Dataset entries:
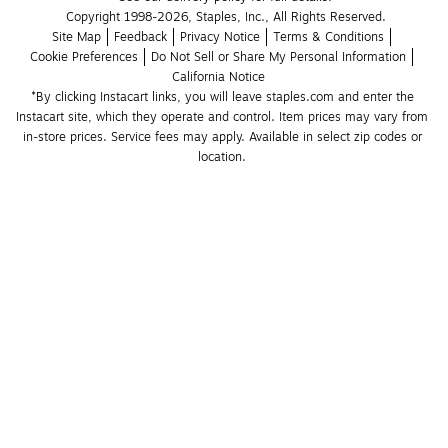
Copyright 1998-2026, Staples, Inc., All Rights Reserved.
Site Map
Feedback
Privacy Notice
Terms & Conditions
Cookie Preferences
Do Not Sell or Share My Personal Information
California Notice
*By clicking Instacart links, you will leave staples.com and enter the 
Instacart site, which they operate and control. Item prices may vary from 
in-store prices. Service fees may apply. Available in select zip codes or 
location. 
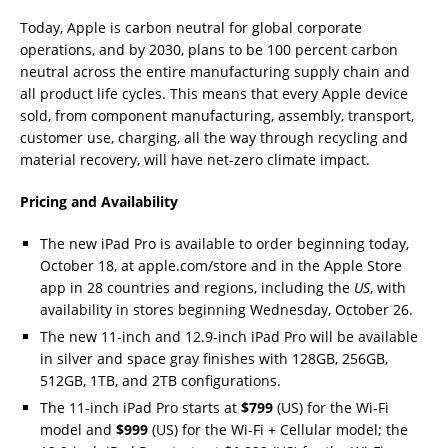
Today, Apple is carbon neutral for global corporate
operations, and by 2030, plans to be 100 percent carbon
neutral across the entire manufacturing supply chain and
all product life cycles. This means that every Apple device
sold, from component manufacturing, assembly, transport,
customer use, charging, all the way through recycling and
material recovery, will have net-zero climate impact.
Pricing and Availability
The new iPad Pro is available to order beginning today,
October 18, at apple.com/store and in the Apple Store
app in 28 countries and regions, including the
US
, with
availability in stores beginning Wednesday, October 26.
The new 11-inch and 12.9-inch iPad Pro will be available
in silver and space gray finishes with 128GB, 256GB,
512GB, 1TB, and 2TB configurations.
The 11-inch iPad Pro starts at
$799
(US) for the Wi-Fi
model and
$999
(US) for the Wi-Fi + Cellular model; the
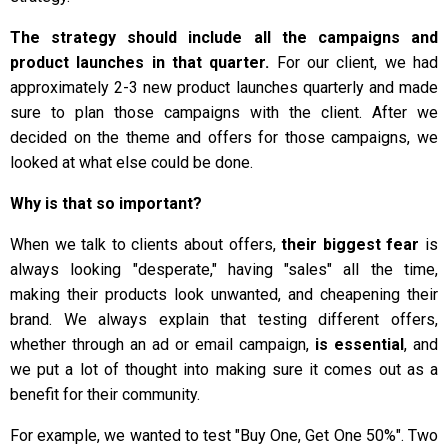
The strategy should include all the campaigns and
product launches in that quarter.
For our client, we had
approximately 2-3 new product launches quarterly and made
sure to plan those campaigns with the client. After we
decided on the theme and offers for those campaigns, we
looked at what else could be done.
Why is that so important?
When we talk to clients about offers,
their biggest fear
is
always looking "desperate," having "sales" all the time,
making their products look unwanted, and cheapening their
brand. We always explain that testing different offers,
whether through an ad or email campaign,
is essential
, and
we put a lot of thought into making sure it comes out as a
benefit for their community.
For example, we wanted to test "Buy One, Get One 50%". Two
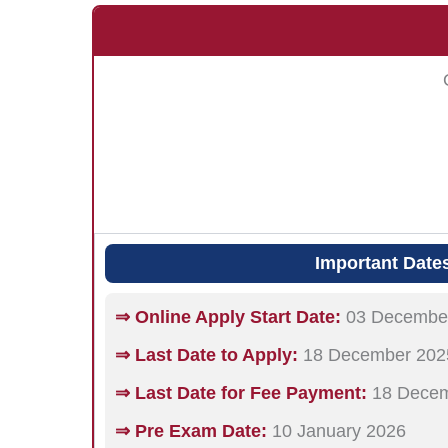
Important Date
⇒ Online Apply Start Date:
03 Decembe
⇒ Last Date to Apply:
18 December 202
⇒ Last Date for Fee Payment:
18 Decem
⇒ Pre Exam Date:
10 January 2026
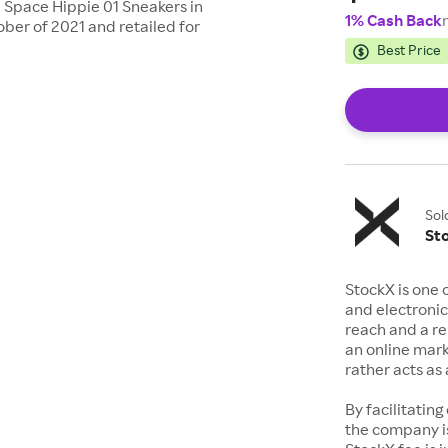
e Space Hippie 01 Sneakers in
1% Cash Back
ber of 2021 and retailed for
Best Price
Sol
St
StockX is one 
and electronic
reach and a rep
an online mark
rather acts a
By facilitating
the company is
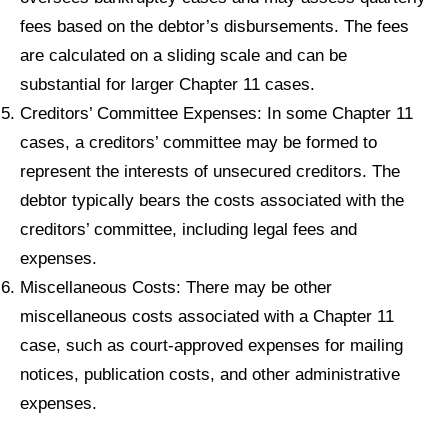
fees based on the debtor’s disbursements. The fees
are calculated on a sliding scale and can be
substantial for larger Chapter 11 cases.
Creditors’ Committee Expenses: In some Chapter 11
cases, a creditors’ committee may be formed to
represent the interests of unsecured creditors. The
debtor typically bears the costs associated with the
creditors’ committee, including legal fees and
expenses.
Miscellaneous Costs: There may be other
miscellaneous costs associated with a Chapter 11
case, such as court-approved expenses for mailing
notices, publication costs, and other administrative
expenses.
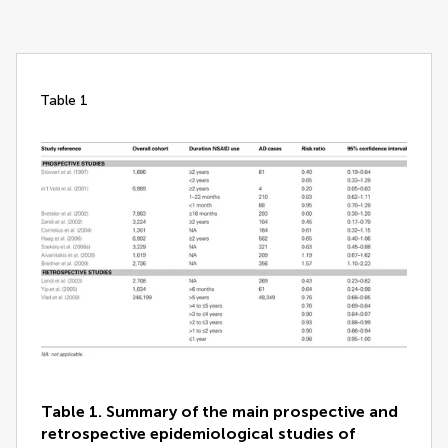
table 1
Table 1. Summary of the main prospective and
retrospective epidemiological studies of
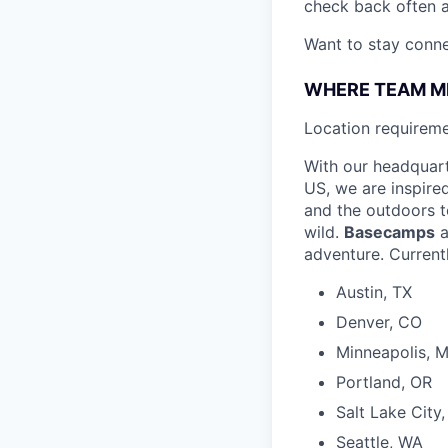
check back often a
Want to stay conn
WHERE TEAM M
L
ocation requireme
With our headquar
US, we are inspire
and the outdoors to
wild.
Basecamps
a
adventure. Currentl
Austin, TX
Denver, CO
Minneapolis, 
Portland, OR
Salt Lake City
Seattle, WA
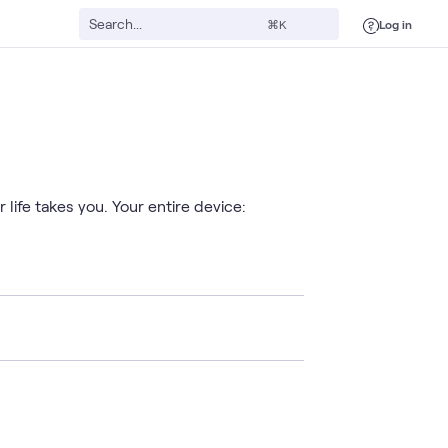
Log in
⌘K
life takes you. Your entire device:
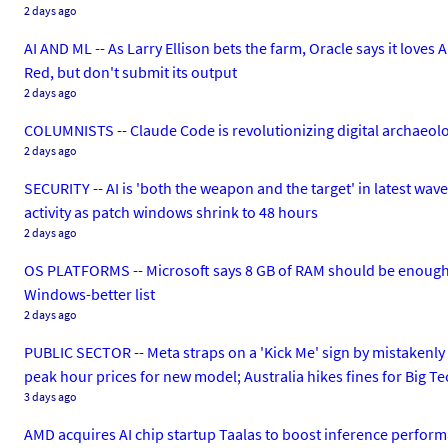
2 days ago
AI AND ML -- As Larry Ellison bets the farm, Oracle says it loves 
Red, but don't submit its output
2 days ago
COLUMNISTS -- Claude Code is revolutionizing digital archaeology.
2 days ago
SECURITY -- AI is 'both the weapon and the target' in latest wa
activity as patch windows shrink to 48 hours
2 days ago
OS PLATFORMS -- Microsoft says 8 GB of RAM should be enough
Windows-better list
2 days ago
PUBLIC SECTOR -- Meta straps on a 'Kick Me' sign by mistakenly
peak hour prices for new model; Australia hikes fines for Big T
3 days ago
AMD acquires AI chip startup Taalas to boost inference perform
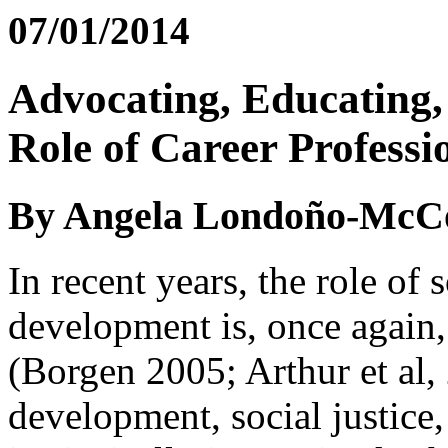
07/01/2014
Advocating, Educating,
Role of Career Professi
By Angela Londoño-McCo
In recent years, the role of s
development is, once again,
(Borgen 2005; Arthur et al, 
development, social justice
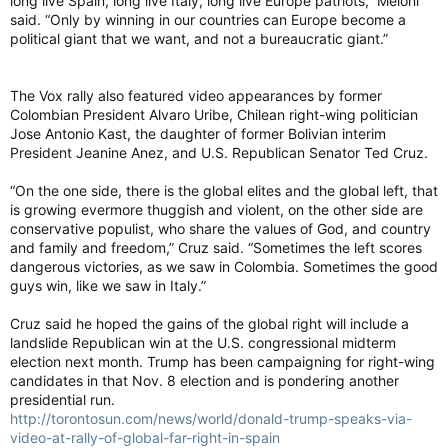
long live Spain, long live Italy, long live Europe patriots,” Meloni
said. “Only by winning in our countries can Europe become a
political giant that we want, and not a bureaucratic giant.”
The Vox rally also featured video appearances by former
Colombian President Alvaro Uribe, Chilean right-wing politician
Jose Antonio Kast, the daughter of former Bolivian interim
President Jeanine Anez, and U.S. Republican Senator Ted Cruz.
“On the one side, there is the global elites and the global left, that
is growing evermore thuggish and violent, on the other side are
conservative populist, who share the values of God, and country
and family and freedom,” Cruz said. “Sometimes the left scores
dangerous victories, as we saw in Colombia. Sometimes the good
guys win, like we saw in Italy.”
Cruz said he hoped the gains of the global right will include a
landslide Republican win at the U.S. congressional midterm
election next month. Trump has been campaigning for right-wing
candidates in that Nov. 8 election and is pondering another
presidential run.
http://torontosun.com/news/world/donald-trump-speaks-via-
video-at-rally-of-global-far-right-in-spain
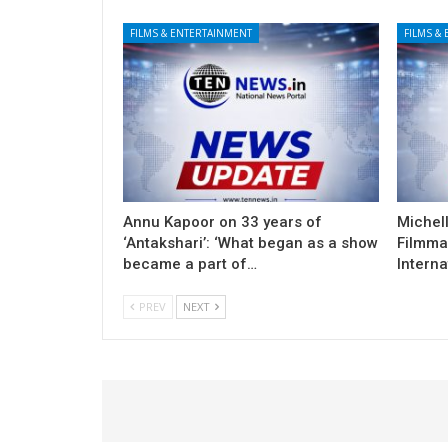
FILMS & ENTERTAINMENT
FILMS &
Annu Kapoor on 33 years of
Michel
‘Antakshari’: ‘What began as a show
Filmma
became a part of…
Interna
PREV
NEXT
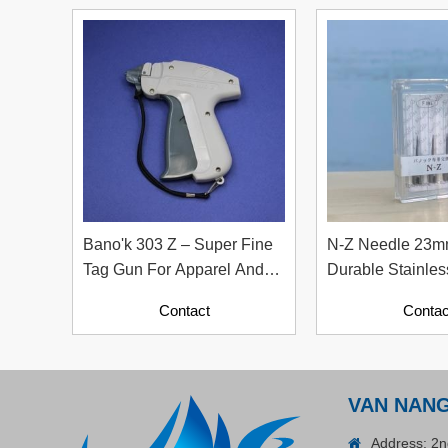
Plastic Cord Stopper –
Recycled Nylon (Cylinder)
Contact
Bano'k 303 Z – Super Fine
N-Z Needle 23m
Tag Gun For Apparel And
Durable Stainles
Textile Industry
Replacement Ne
Contact
Contac
ADGER CHAKO ACE
WHITE - A Marking Pen – A
VAN NAN
Specialized Tool For The
Contact
Garment Industry!
Address: 2n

REQUIRED ACTION: Search the entries for the word "says". Copy each line where it appears.

SOLUTION BELOW:
AI AND ML -- As Larry Ellison bets the farm, Oracle says it loves 
OS PLATFORMS -- Microsoft says 8 GB of RAM should be enough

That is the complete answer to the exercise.